'[oss-security] Multiple DoS issues fixed in Privoxy 3.0.32 stable'

[prev in list] [next in list] [prev in thread] [next in thread] 

List:       oss-security
Subject:    [oss-security] Multiple DoS issues fixed in Privoxy 3.0.32 stable
From:       Fabian Keil <freebsd-listen () fabiankeil ! de>
Date:       2021-02-28 9:23:46
Message-ID: 20210228102346.65e49420 () fabiankeil ! de
[Download RAW message or body]


               Announcing Privoxy 3.0.32 stable
--------------------------------------------------------------------

Privoxy 3.0.32 fixes multiple DoS issues and a couple of other bugs.
The issues also affect earlier Privoxy releases.

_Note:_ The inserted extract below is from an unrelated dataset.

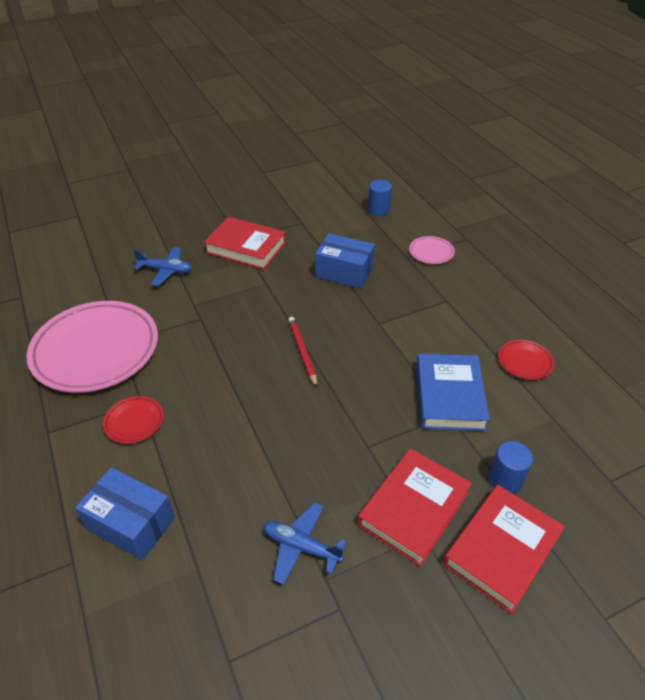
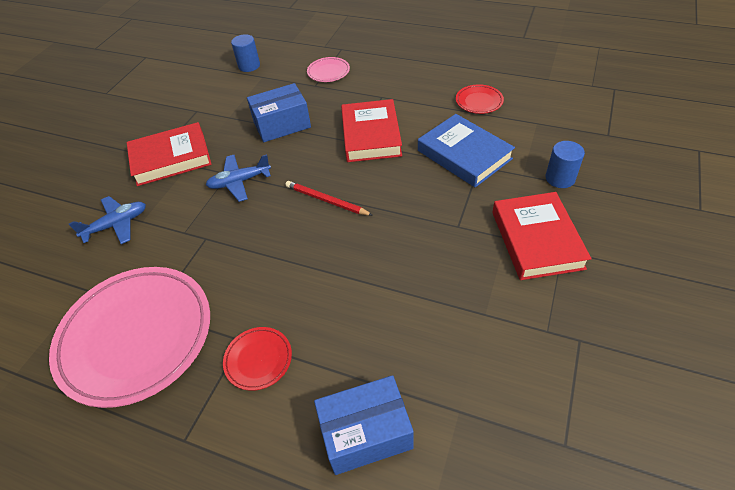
camera: 40 degrees left, 5 degrees up
blue plane [264,502,347,585] -> blue plane moved to [206,154,271,202]
red book [443,485,565,614] -> red book moved to [341,99,402,162]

--------------------------------------------------------------------
ChangeLog for Privoxy 3.0.32
--------------------------------------------------------------------
- Security/Reliability:
  - ssplit(): Remove an assertion that could be triggered with a
    crafted CGI request.
    Commit 2256d7b4d67. OVE-20210203-0001.
    Reported by: Joshua Rogers (Opera)
  - cgi_send_banner(): Overrule invalid image types. Prevents a
    crash with a crafted CGI request if Privoxy is toggled off.
    Commit e711c505c48. OVE-20210206-0001.
    Reported by: Joshua Rogers (Opera)
  - socks5_connect(): Don't try to send credentials when none are
    configured. Fixes a crash due to a NULL-pointer dereference
    when the socks server misbehaves.
    Commit 85817cc55b9. OVE-20210207-0001.
    Reported by: Joshua Rogers (Opera)
  - chunked_body_is_complete(): Prevent an invalid read of size two.
    Commit a912ba7bc9c. OVE-20210205-0001.
    Reported by: Joshua Rogers (Opera)
  - Obsolete pcre: Prevent invalid memory accesses with an invalid
    pattern passed to pcre_compile(). Note that the obsolete pcre code
    is scheduled to be removed before the 3.0.33 release. There has been
    a warning since 2008 already.
    Commit 28512e5b624. OVE-20210222-0001.
    Reported by: Joshua Rogers (Opera)

[...]

-----------------------------------------------------------------
About Privoxy:
-----------------------------------------------------------------

Privoxy is a non-caching web proxy with advanced filtering capabilities for
enhancing privacy, modifying web page data and HTTP headers, controlling
access, and removing ads and other obnoxious Internet junk. Privoxy has a
flexible configuration and can be customized to suit individual needs and
tastes. It has application for both stand-alone systems and multi-user
networks.

Privoxy is Free Software and licensed under the GNU GPLv2.

[...]

Home Page: 
   https://www.privoxy.org/

Complete announcement:
   https://lists.privoxy.org/pipermail/privoxy-announce/2021-February/000007.html

[Attachment #3 (application/pgp-signature)]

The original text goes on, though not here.